Gutiérrez Aragón, an academic at the Spanish Royal Academy and the Royal Academy of Arts in San Fernando – winner of the 2009 Herralde Award for his novel La vida antes de marzo – is a film director as well as a writer. In the field of cinema, he received awards at the Berlinale and the San Sebastián Film Festival, and was also awarded the Goya Prize.
The short story has been handled more abundantly and successfully in Spanish narration by Latin American writers than by Spanish writers such as Uruguayan Horacio Quiroga, Felisberto Hernández, Juan Carlos Onetti and Argentine Jorge Luis Borges, Roberto Arlt, Adolfo Bioy Casares. From Julio Cortázar to Mexican Juan Rulfo and Colombian Gabriel García Márquez. The Spaniards were more novelists. Perhaps the two important readers of Edgar Allan Poe, one of the founders of the modern short story, were precisely Borges and Cortázar. It combines the story and the fantasy of Latin America, which is not so common in our country. Apart from some authors such as Wenceslao Fernández Flórez and Animated Forest, Spain is mostly psychological, realistic novels or what they call historical novels, although the main hero of Spanish literature, Don Quixote, reads fantastic chivalry stories. For all of the above, a writer from our country who delves into the story and in one of them can see a sense of strangeness, in which, as Gutiérrez Aragón suggests, Cortázar describes fantasy or a surreal vision of reality. Your stories are not irrelevant.
As he said in a recent interview, the author, who believes that reading great narrative works is more important for a film director, thinks that his origin is more in literature. If we recall the golden age of classical cinema, you always get the feeling that literature itself is closely linked, as there are often adaptations of great novels; .
In this collection of eight short stories, there is one specifically set at the Teatro Real in Madrid, Ópera interruptida.
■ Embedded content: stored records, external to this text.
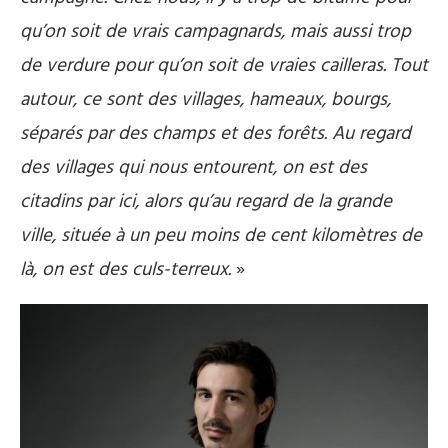
qu’on soit de vrais campagnards, mais aussi trop
de verdure pour qu’on soit de vraies cailleras. Tout
autour, ce sont des villages, hameaux, bourgs,
séparés par des champs et des forêts. Au regard
des villages qui nous entourent, on est des
citadins par ici, alors qu’au regard de la grande
ville, située à un peu moins de cent kilomètres de
là, on est des culs-terreux.
»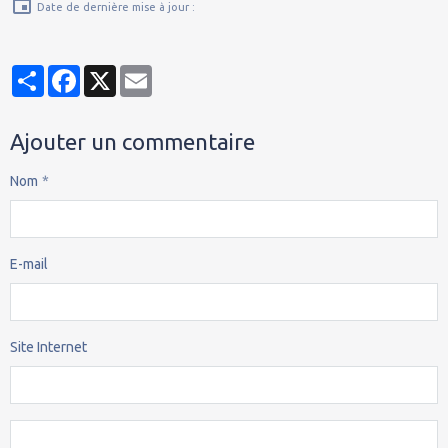
Date de dernière mise à jour :
Partager
Facebook
X
Email
Ajouter un commentaire
Nom
E-mail
Site Internet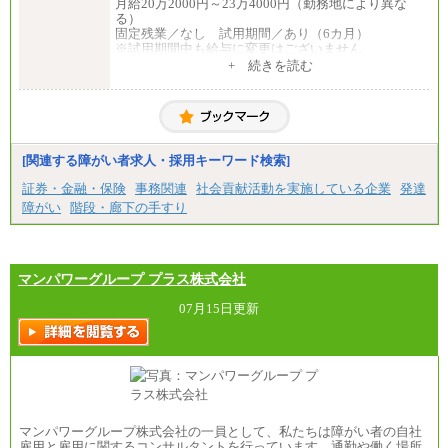
月給20万2000円～23万4000円（勤務地により異な
る）
固定残業／なし 試用期間／あり（6カ月）
※試用期間中も給与に変更はございません
中途：
+ 続きを読む
一般事務・営業事務共通
月給20万2000円～23万4000円（勤務地により異な
る）
固定残業／なし 試用期間／あり（6か月）
※試用期間中も給与に変更はございません。
[関連する障がい者求人・採用キーワード検索]
証券・金融・保険
事務関連
社会貢献活動を実施している企業
発達
障がい
階段・廊下の手すり
マンパワーグループ プラス株式会社
07月15日更新
マンパワーグループ株式会社の一員として、私たちは障がい者の自社
雇用と雇用に関するコンサルタントを行っています。通勤や働く場所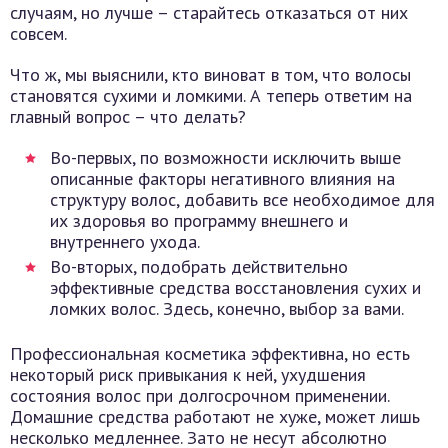
случаям, но лучше – старайтесь отказаться от них
совсем.
Что ж, мы выяснили, кто виноват в том, что волосы
становятся сухими и ломкими. А теперь ответим на
главный вопрос – что делать?
Во-первых, по возможности исключить выше
описанные факторы негативного влияния на
структуру волос, добавить все необходимое для
их здоровья во программу внешнего и
внутреннего ухода.
Во-вторых, подобрать действительно
эффективные средства восстановления сухих и
ломких волос. Здесь, конечно, выбор за вами.
Профессиональная косметика эффективна, но есть
некоторый риск привыкания к ней, ухудшения
состояния волос при долгосрочном применении.
Домашние средства работают не хуже, может лишь
несколько медленнее. Зато не несут абсолютно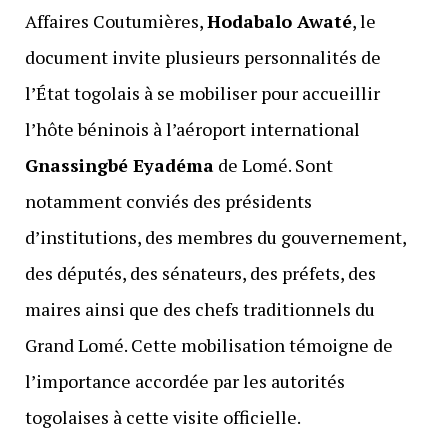
Affaires Coutumières,
Hodabalo Awaté
, le
document invite plusieurs personnalités de
l’État togolais à se mobiliser pour accueillir
l’hôte béninois à l’aéroport international
Gnassingbé Eyadéma
de Lomé. Sont
notamment conviés des présidents
d’institutions, des membres du gouvernement,
des députés, des sénateurs, des préfets, des
maires ainsi que des chefs traditionnels du
Grand Lomé. Cette mobilisation témoigne de
l’importance accordée par les autorités
togolaises à cette visite officielle.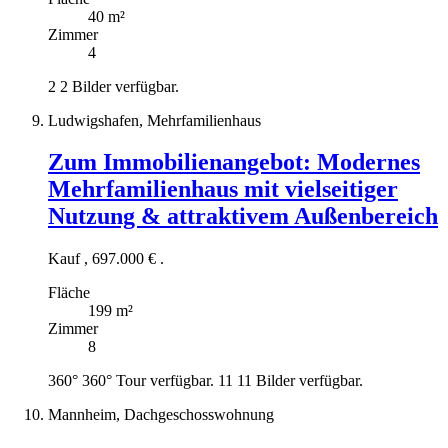
40 m²
Zimmer
4
2
2 Bilder verfügbar.
Ludwigshafen, Mehrfamilienhaus
Zum Immobilienangebot:
Modernes
Mehrfamilienhaus mit vielseitiger
Nutzung & attraktivem Außenbereich
Kauf
,
697.000 €
.
Fläche
199 m²
Zimmer
8
360°
360° Tour verfügbar.
11
11 Bilder verfügbar.
Mannheim, Dachgeschosswohnung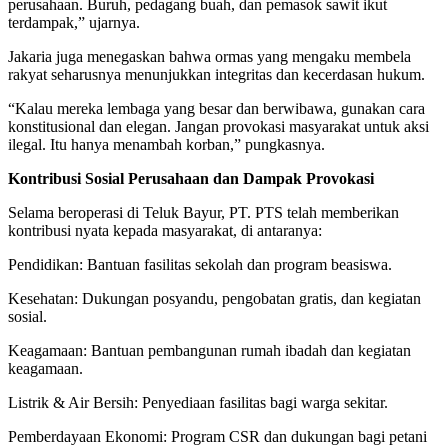
perusahaan. Buruh, pedagang buah, dan pemasok sawit ikut
terdampak,” ujarnya.
Jakaria juga menegaskan bahwa ormas yang mengaku membela
rakyat seharusnya menunjukkan integritas dan kecerdasan hukum.
“Kalau mereka lembaga yang besar dan berwibawa, gunakan cara
konstitusional dan elegan. Jangan provokasi masyarakat untuk aksi
ilegal. Itu hanya menambah korban,” pungkasnya.
Kontribusi Sosial Perusahaan dan Dampak Provokasi
Selama beroperasi di Teluk Bayur, PT. PTS telah memberikan
kontribusi nyata kepada masyarakat, di antaranya:
Pendidikan: Bantuan fasilitas sekolah dan program beasiswa.
Kesehatan: Dukungan posyandu, pengobatan gratis, dan kegiatan
sosial.
Keagamaan: Bantuan pembangunan rumah ibadah dan kegiatan
keagamaan.
Listrik & Air Bersih: Penyediaan fasilitas bagi warga sekitar.
Pemberdayaan Ekonomi: Program CSR dan dukungan bagi petani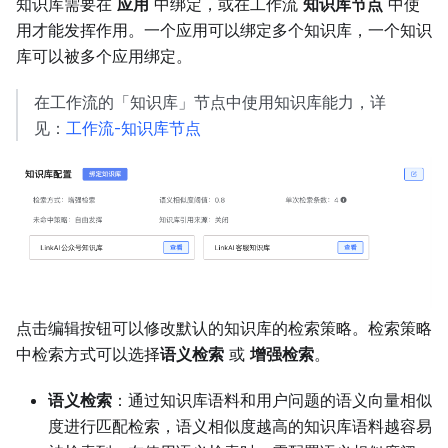
知识库需要在
应用
中绑定，或在工作流
知识库节点
中使
用才能发挥作用。一个应用可以绑定多个知识库，一个知识
库可以被多个应用绑定。
在工作流的「知识库」节点中使用知识库能力，详
见：
工作流-知识库节点
点击编辑按钮可以修改默认的知识库的检索策略。检索策略
中检索方式可以选择
语义检索
或
增强检索
。
语义检索
：通过知识库语料和用户问题的语义向量相似
度进行匹配检索，语义相似度越高的知识库语料越容易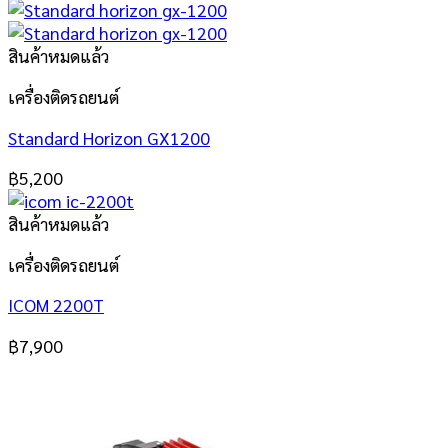
สินค้าหมดแล้ว
เครื่องติดรถยนต์
Standard Horizon GX1200
฿
5,200
สินค้าหมดแล้ว
เครื่องติดรถยนต์
ICOM 2200T
฿
7,900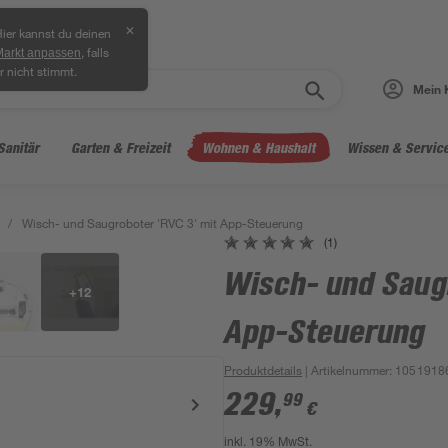
✕
ier kannst du deinen
, falls
Markt anpassen
r nicht stimmt.
Mein 
Sanitär
Garten & Freizeit
Wohnen & Haushalt
Wissen & Servic
/
Wisch- und Saugroboter 'RVC 3' mit App-Steuerung
(1)
Wisch- und Saug
+
12
App-Steuerung
Produktdetails
| Artikelnummer
:
1051918
229
,
99
€
inkl. 19% MwSt.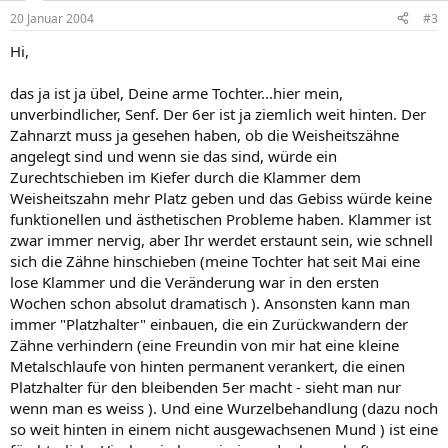
20 Januar 2004
#3
Hi,
das ja ist ja übel, Deine arme Tochter...hier mein,
unverbindlicher, Senf. Der 6er ist ja ziemlich weit hinten. Der
Zahnarzt muss ja gesehen haben, ob die Weisheitszähne
angelegt sind und wenn sie das sind, würde ein
Zurechtschieben im Kiefer durch die Klammer dem
Weisheitszahn mehr Platz geben und das Gebiss würde keine
funktionellen und ästhetischen Probleme haben. Klammer ist
zwar immer nervig, aber Ihr werdet erstaunt sein, wie schnell
sich die Zähne hinschieben (meine Tochter hat seit Mai eine
lose Klammer und die Veränderung war in den ersten
Wochen schon absolut dramatisch ). Ansonsten kann man
immer "Platzhalter" einbauen, die ein Zurückwandern der
Zähne verhindern (eine Freundin von mir hat eine kleine
Metalschlaufe von hinten permanent verankert, die einen
Platzhalter für den bleibenden 5er macht - sieht man nur
wenn man es weiss ). Und eine Wurzelbehandlung (dazu noch
so weit hinten in einem nicht ausgewachsenen Mund ) ist eine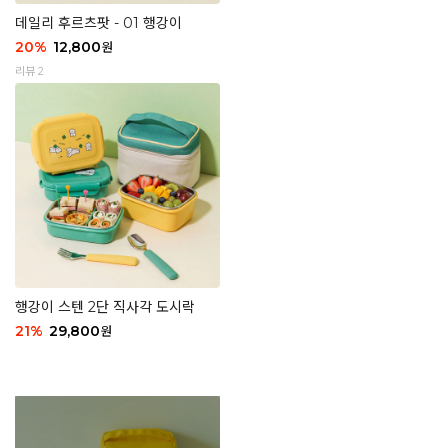
데일리 후르츠팟 - 01 행강이
20
%
12,800
원
리뷰 2
행강이 스텐 2단 직사각 도시락
21
%
29,800
원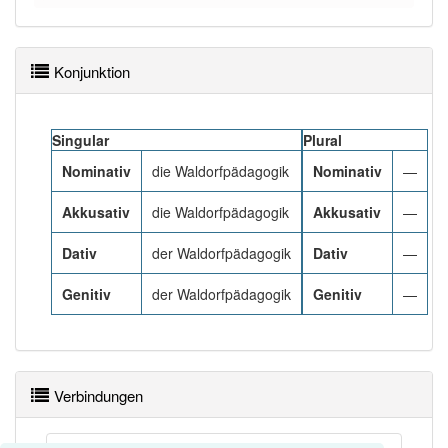
90% unserer Spielapp-Nutzer haben den Artikel
korrekt erraten.
Konjunktion
Singular
Plural
Nominativ
die Waldorfpädagogik
Nominativ
—
Akkusativ
die Waldorfpädagogik
Akkusativ
—
Dativ
der Waldorfpädagogik
Dativ
—
Genitiv
der Waldorfpädagogik
Genitiv
—
Verbindungen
While attendees to an opera are locked in the theater after a street brawl by an unidentified militia, the assistants chatter like an orchestra playing on the deck of the Titanic, while a part of the parade steadfastly waits for the ship to sink. boat. The argument is developed at the same time as omitting the so-called narrative ellipse, which is an important element in stories; Why are these unknown militias besieging the theater? One of the characters returns by offering to hand over one of the princesses in the audience to the militia. This neglect can lead to alienation, a veneer of fantastic realism.
The story that names the volume Oriente is linked, say, to the family history of Gutiérrez Aragón, who has no complexes about what is called self-fiction because he says there is always something in the novels. . , that is how he understands it in the narration of the story.